Un mouvement mondial

À l’heure actuelle, des milliers de poursuites climatiques ont cours à travers le monde. Les cas des Pays-Bas, aux États-Unis, en Belgique, en Norvège, en Irlande, en Suisse, en Nouvelle-Zélande et en Colombie sont parmi les plus médiatisés. 

Les actions juridiques pour le climat dans le monde connaissent des développements rapides. Pour les décisions les plus récentes, vous pouvez consulter la base de données de l'Université Columbia (en anglais seulement).

Pour accéder à la base de données

Neubauer et autres c. Allemagne (2021)

§ §

• [Exercice proposé A]:
Dans les entrées, répétez à l'identique la partie qui commence à la ligne contenant « to the students » et se termine à la ligne contenant « aes''4 r8 b''8-. | », ces deux lignes comprises.

• [Entrées fournies]:
§ §

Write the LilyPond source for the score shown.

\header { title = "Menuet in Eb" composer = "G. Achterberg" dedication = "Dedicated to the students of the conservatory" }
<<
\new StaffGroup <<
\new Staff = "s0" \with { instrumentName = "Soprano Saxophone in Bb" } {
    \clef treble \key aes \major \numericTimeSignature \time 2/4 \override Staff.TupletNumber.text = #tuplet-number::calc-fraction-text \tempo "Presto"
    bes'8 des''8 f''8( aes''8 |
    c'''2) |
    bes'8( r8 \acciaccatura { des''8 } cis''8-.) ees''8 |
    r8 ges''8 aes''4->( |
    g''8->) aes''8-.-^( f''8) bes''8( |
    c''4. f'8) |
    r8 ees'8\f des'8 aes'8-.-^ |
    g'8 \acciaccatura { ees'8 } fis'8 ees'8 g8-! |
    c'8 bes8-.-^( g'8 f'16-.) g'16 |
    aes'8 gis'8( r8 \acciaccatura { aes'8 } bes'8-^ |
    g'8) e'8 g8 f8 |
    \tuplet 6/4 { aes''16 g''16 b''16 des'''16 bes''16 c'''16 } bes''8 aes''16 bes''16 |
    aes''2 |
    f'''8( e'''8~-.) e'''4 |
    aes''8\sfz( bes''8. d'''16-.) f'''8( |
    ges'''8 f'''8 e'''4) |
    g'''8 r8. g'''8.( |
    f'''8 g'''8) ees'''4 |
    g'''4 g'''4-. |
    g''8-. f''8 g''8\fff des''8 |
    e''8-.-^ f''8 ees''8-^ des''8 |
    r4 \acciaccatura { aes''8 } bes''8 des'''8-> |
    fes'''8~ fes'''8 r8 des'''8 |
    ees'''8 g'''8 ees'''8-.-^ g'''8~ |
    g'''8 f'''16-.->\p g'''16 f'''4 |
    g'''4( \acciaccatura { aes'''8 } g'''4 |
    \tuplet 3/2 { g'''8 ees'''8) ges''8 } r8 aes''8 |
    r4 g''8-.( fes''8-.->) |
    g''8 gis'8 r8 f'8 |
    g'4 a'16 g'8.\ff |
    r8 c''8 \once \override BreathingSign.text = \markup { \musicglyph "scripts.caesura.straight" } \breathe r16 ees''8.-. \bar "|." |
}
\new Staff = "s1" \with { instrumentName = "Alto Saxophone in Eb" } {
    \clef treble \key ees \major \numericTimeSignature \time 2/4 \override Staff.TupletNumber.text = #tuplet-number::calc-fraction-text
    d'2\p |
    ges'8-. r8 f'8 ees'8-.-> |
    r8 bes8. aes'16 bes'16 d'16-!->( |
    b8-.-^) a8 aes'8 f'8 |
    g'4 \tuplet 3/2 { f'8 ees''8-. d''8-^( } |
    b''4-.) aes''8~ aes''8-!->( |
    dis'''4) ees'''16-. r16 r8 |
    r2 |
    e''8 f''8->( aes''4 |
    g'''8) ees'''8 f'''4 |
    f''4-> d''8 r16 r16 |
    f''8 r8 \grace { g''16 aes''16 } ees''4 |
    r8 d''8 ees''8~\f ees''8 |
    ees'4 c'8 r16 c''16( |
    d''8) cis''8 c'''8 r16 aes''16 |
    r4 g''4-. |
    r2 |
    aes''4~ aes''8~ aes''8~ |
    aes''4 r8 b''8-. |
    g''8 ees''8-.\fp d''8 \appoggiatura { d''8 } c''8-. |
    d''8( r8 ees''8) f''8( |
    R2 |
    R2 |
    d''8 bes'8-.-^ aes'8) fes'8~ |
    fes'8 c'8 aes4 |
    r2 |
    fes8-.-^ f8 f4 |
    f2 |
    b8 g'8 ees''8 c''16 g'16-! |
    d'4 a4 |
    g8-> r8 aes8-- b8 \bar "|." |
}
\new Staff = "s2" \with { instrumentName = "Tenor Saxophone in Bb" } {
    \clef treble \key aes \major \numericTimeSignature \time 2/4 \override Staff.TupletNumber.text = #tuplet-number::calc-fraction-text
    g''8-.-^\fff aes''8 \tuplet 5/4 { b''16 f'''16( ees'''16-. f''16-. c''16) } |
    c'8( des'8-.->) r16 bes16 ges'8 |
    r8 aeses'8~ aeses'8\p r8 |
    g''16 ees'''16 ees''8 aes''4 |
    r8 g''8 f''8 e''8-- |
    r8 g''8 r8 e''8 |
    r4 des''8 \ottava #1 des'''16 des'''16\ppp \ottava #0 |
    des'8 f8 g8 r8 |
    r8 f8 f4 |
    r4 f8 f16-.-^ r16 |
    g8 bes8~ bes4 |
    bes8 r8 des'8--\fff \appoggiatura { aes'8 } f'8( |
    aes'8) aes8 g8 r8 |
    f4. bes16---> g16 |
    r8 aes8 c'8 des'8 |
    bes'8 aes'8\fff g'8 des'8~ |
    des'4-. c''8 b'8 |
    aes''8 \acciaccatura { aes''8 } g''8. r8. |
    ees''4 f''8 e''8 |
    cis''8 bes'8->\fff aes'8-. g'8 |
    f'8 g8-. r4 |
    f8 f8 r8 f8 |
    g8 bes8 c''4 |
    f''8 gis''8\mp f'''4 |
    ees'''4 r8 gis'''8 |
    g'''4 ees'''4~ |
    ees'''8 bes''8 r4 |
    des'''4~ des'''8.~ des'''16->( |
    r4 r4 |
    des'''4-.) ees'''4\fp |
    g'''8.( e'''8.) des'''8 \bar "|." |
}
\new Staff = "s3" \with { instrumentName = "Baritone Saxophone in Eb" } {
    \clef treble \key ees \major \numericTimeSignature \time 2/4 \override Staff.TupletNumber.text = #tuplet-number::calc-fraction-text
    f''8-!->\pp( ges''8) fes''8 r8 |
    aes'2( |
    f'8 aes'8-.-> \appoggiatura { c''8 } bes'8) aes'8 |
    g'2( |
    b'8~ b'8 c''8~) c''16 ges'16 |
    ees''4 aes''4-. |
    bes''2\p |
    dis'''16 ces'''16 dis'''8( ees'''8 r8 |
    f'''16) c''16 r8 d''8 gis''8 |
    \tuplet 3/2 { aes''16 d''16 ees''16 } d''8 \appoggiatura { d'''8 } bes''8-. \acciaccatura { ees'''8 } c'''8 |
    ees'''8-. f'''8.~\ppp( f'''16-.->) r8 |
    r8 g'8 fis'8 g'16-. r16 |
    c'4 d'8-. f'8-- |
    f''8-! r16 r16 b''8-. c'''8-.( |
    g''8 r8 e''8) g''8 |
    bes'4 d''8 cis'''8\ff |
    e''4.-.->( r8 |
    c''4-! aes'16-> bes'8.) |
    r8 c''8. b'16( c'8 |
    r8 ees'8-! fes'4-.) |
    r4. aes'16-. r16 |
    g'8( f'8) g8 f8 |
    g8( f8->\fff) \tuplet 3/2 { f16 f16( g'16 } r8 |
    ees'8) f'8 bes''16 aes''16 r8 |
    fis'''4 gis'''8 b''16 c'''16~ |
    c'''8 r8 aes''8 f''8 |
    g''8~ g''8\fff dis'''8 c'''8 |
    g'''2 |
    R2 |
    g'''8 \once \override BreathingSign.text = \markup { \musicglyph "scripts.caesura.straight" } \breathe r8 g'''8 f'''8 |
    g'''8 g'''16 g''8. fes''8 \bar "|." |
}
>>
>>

§ §

• [Exercice proposé B]:
Reproduisez fidèlement, s'il vous plaît, la partie de l'extrait qui commence par les mots « À l’heure actuelle, des » et se termine par « les plus médiatisés. ».

• [Solution du problème A]:
\header { title = "Menuet in Eb" composer = "G. Achterberg" dedication = "Dedicated to the students of the conservatory" }
<<
\new StaffGroup <<
\new Staff = "s0" \with { instrumentName = "Soprano Saxophone in Bb" } {
    \clef treble \key aes \major \numericTimeSignature \time 2/4 \override Staff.TupletNumber.text = #tuplet-number::calc-fraction-text \tempo "Presto"
    bes'8 des''8 f''8( aes''8 |
    c'''2) |
    bes'8( r8 \acciaccatura { des''8 } cis''8-.) ees''8 |
    r8 ges''8 aes''4->( |
    g''8->) aes''8-.-^( f''8) bes''8( |
    c''4. f'8) |
    r8 ees'8\f des'8 aes'8-.-^ |
    g'8 \acciaccatura { ees'8 } fis'8 ees'8 g8-! |
    c'8 bes8-.-^( g'8 f'16-.) g'16 |
    aes'8 gis'8( r8 \acciaccatura { aes'8 } bes'8-^ |
    g'8) e'8 g8 f8 |
    \tuplet 6/4 { aes''16 g''16 b''16 des'''16 bes''16 c'''16 } bes''8 aes''16 bes''16 |
    aes''2 |
    f'''8( e'''8~-.) e'''4 |
    aes''8\sfz( bes''8. d'''16-.) f'''8( |
    ges'''8 f'''8 e'''4) |
    g'''8 r8. g'''8.( |
    f'''8 g'''8) ees'''4 |
    g'''4 g'''4-. |
    g''8-. f''8 g''8\fff des''8 |
    e''8-.-^ f''8 ees''8-^ des''8 |
    r4 \acciaccatura { aes''8 } bes''8 des'''8-> |
    fes'''8~ fes'''8 r8 des'''8 |
    ees'''8 g'''8 ees'''8-.-^ g'''8~ |
    g'''8 f'''16-.->\p g'''16 f'''4 |
    g'''4( \acciaccatura { aes'''8 } g'''4 |
    \tuplet 3/2 { g'''8 ees'''8) ges''8 } r8 aes''8 |
    r4 g''8-.( fes''8-.->) |
    g''8 gis'8 r8 f'8 |
    g'4 a'16 g'8.\ff |
    r8 c''8 \once \override BreathingSign.text = \markup { \musicglyph "scripts.caesura.straight" } \breathe r16 ees''8.-. \bar "|." |
}
\new Staff = "s1" \with { instrumentName = "Alto Saxophone in Eb" } {
    \clef treble \key ees \major \numericTimeSignature \time 2/4 \override Staff.TupletNumber.text = #tuplet-number::calc-fraction-text
    d'2\p |
    ges'8-. r8 f'8 ees'8-.-> |
    r8 bes8. aes'16 bes'16 d'16-!->( |
    b8-.-^) a8 aes'8 f'8 |
    g'4 \tuplet 3/2 { f'8 ees''8-. d''8-^( } |
    b''4-.) aes''8~ aes''8-!->( |
    dis'''4) ees'''16-. r16 r8 |
    r2 |
    e''8 f''8->( aes''4 |
    g'''8) ees'''8 f'''4 |
    f''4-> d''8 r16 r16 |
    f''8 r8 \grace { g''16 aes''16 } ees''4 |
    r8 d''8 ees''8~\f ees''8 |
    ees'4 c'8 r16 c''16( |
    d''8) cis''8 c'''8 r16 aes''16 |
    r4 g''4-. |
    r2 |
    aes''4~ aes''8~ aes''8~ |
    aes''4 r8 b''8-. |

• [Solution du problème B]:
À l’heure actuelle, des milliers de poursuites climatiques ont cours à travers le monde. Les cas des Pays-Bas, aux États-Unis, en Belgique, en Norvège, en Irlande, en Suisse, en Nouvelle-Zélande et en Colombie sont parmi les plus médiatisés.